Public health currently uses a range of datasets to track and forecast the spread of COVID-19. Researchers could use this dataset to study if search trends can provide an earlier and more accurate indication of the reemergence of the virus in different parts of the country. And since measures such as shelter-in-place have reduced the accessibility of care and affected people’s wellbeing more generally, this dataset—which covers a broad range of symptoms and conditions, from diabetes to stress—could also be useful in studying the secondary health effects of the pandemic.
The dataset is available in Google Cloud’s COVID-19 Free Public Dataset Program and is downloadable in CSV format from Google Research at Open COVID-19 Data GitHub repository.
Advancing health research with privacy protections
The COVID-19 Search Trends symptoms dataset is powered by the same anonymization technology that we use in the Community Mobility Reports and other Google products every day. No personal information or individual search queries are included. The dataset was produced using differential privacy, a state-of-the-art technique that adds random noise to the data to provide privacy guarantees while preserving the overall quality of the data.
Similar to Google Trends, the data is normalized based on a symptom’s relative popularity, allowing researchers to study spikes in search interest over different time periods, without exposing any individual query or even the number of queries in any given area.
More information about the privacy methods used to generate the dataset can be found in this report.

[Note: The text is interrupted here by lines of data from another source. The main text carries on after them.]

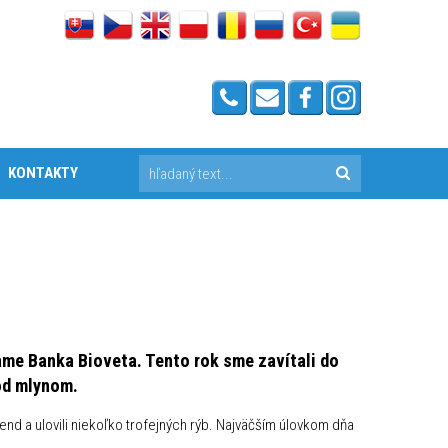
KONTAKTY
me Banka Bioveta. Tento rok sme zavítali do
Pod mlynom.
íkend a ulovili niekoľko trofejných rýb. Najväčším úlovkom dňa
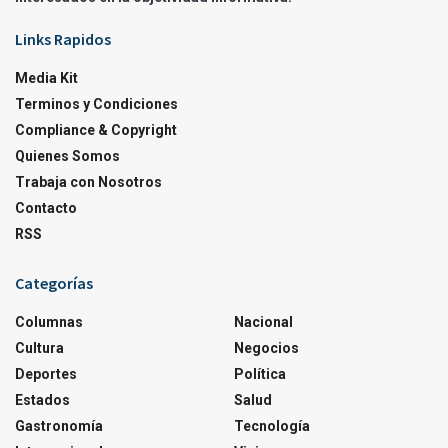
Links Rapidos
Media Kit
Terminos y Condiciones
Compliance & Copyright
Quienes Somos
Trabaja con Nosotros
Contacto
RSS
Categorías
Columnas
Nacional
Cultura
Negocios
Deportes
Política
Estados
Salud
Gastronomía
Tecnología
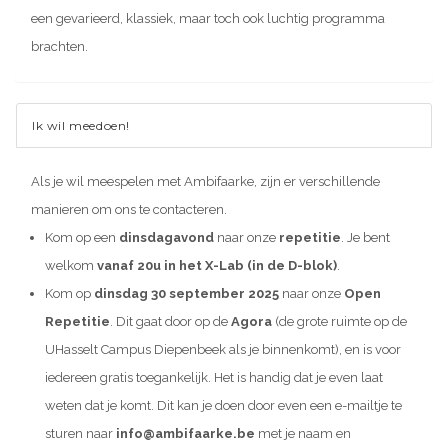
een gevarieerd, klassiek, maar toch ook luchtig programma
brachten.
Ik wil meedoen!
Als je wil meespelen met Ambifaarke, zijn er verschillende
manieren om ons te contacteren.
Kom op een
dinsdagavond
naar onze
repetitie
. Je bent
welkom
vanaf 20u in het X-Lab (in de D-blok)
.
Kom op
dinsdag 30 september 2025
naar onze
Open
Repetitie
. Dit gaat door op de
Agora
(de grote ruimte op de
UHasselt Campus Diepenbeek als je binnenkomt), en is voor
iedereen gratis toegankelijk. Het is handig dat je even laat
weten dat je komt. Dit kan je doen door even een e-mailtje te
sturen naar
info@ambifaarke.be
met je naam en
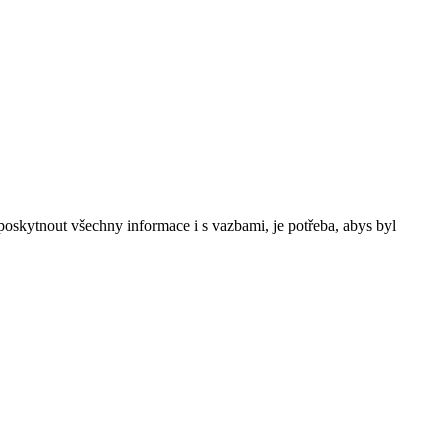
poskytnout všechny informace i s vazbami, je potřeba, abys byl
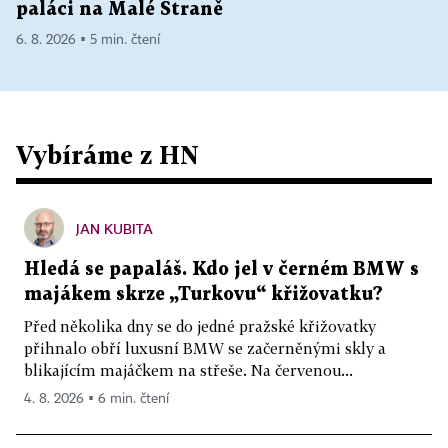
paláci na Malé Straně
6. 8. 2026 ▪ 5 min. čtení
Vybíráme z HN
JAN KUBITA
Hledá se papaláš. Kdo jel v černém BMW s
majákem skrze „Turkovu“ křižovatku?
Před několika dny se do jedné pražské křižovatky
přihnalo obří luxusní BMW se začerněnými skly a
blikajícím majáčkem na střeše. Na červenou...
4. 8. 2026 ▪ 6 min. čtení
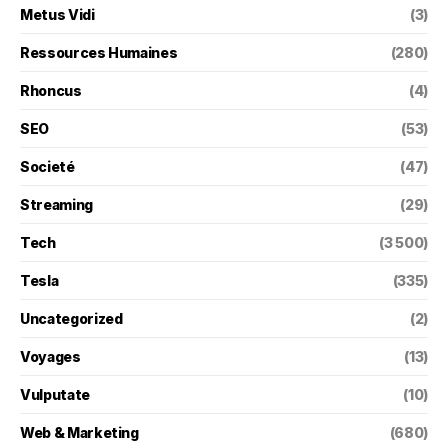
Metus Vidi
(3)
Ressources Humaines
(280)
Rhoncus
(4)
SEO
(53)
Societé
(47)
Streaming
(29)
Tech
(3 500)
Tesla
(335)
Uncategorized
(2)
Voyages
(13)
Vulputate
(10)
Web & Marketing
(680)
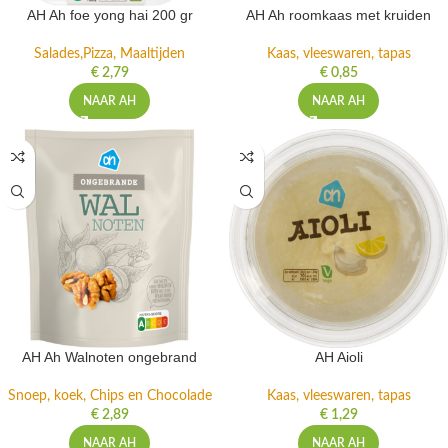
AH Ah foe yong hai 200 gr
AH Ah roomkaas met kruiden
Salades,Pizza, Maaltijden
Kaas, vleeswaren, tapas
€
2,79
€
0,85
NAAR AH
NAAR AH
AH Ah Walnoten ongebrand
AH Aioli
Snoep, koek, Chips en Chocolade
Kaas, vleeswaren, tapas
€
2,89
€
1,29
NAAR AH
NAAR AH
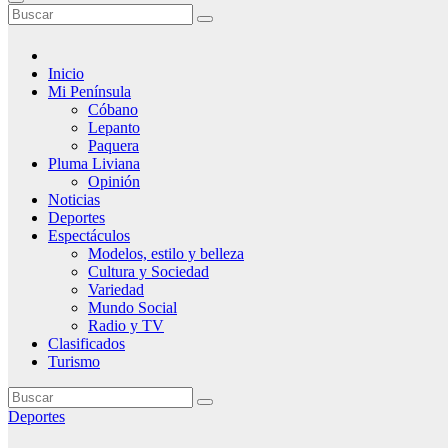
Inicio
Mi Península
Cóbano
Lepanto
Paquera
Pluma Liviana
Opinión
Noticias
Deportes
Espectáculos
Modelos, estilo y belleza
Cultura y Sociedad
Variedad
Mundo Social
Radio y TV
Clasificados
Turismo
Deportes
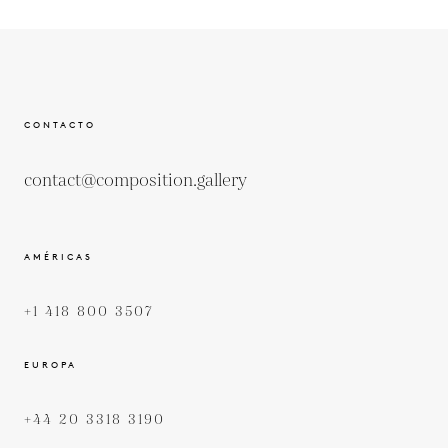
CONTACTO
contact@composition.gallery
AMÉRICAS
+1 418 800 3507
EUROPA
+44 20 3318 3190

This early release is limited to the United States and covers searches made in English and Spanish. It covers all states and many counties, where the available data meets quality and privacy thresholds. It was developed to specifically aid research on COVID-19, so we intend to make the dataset available for the duration of the pandemic.
As we receive feedback from public health researchers, civil society groups and the community at large, we’ll evaluate and expand this dataset by including additional countries and regions.
Researchers and public health experts are doing incredible work to respond to the pandemic. We hope this dataset will be useful in their work towards stopping the spread of COVID-19.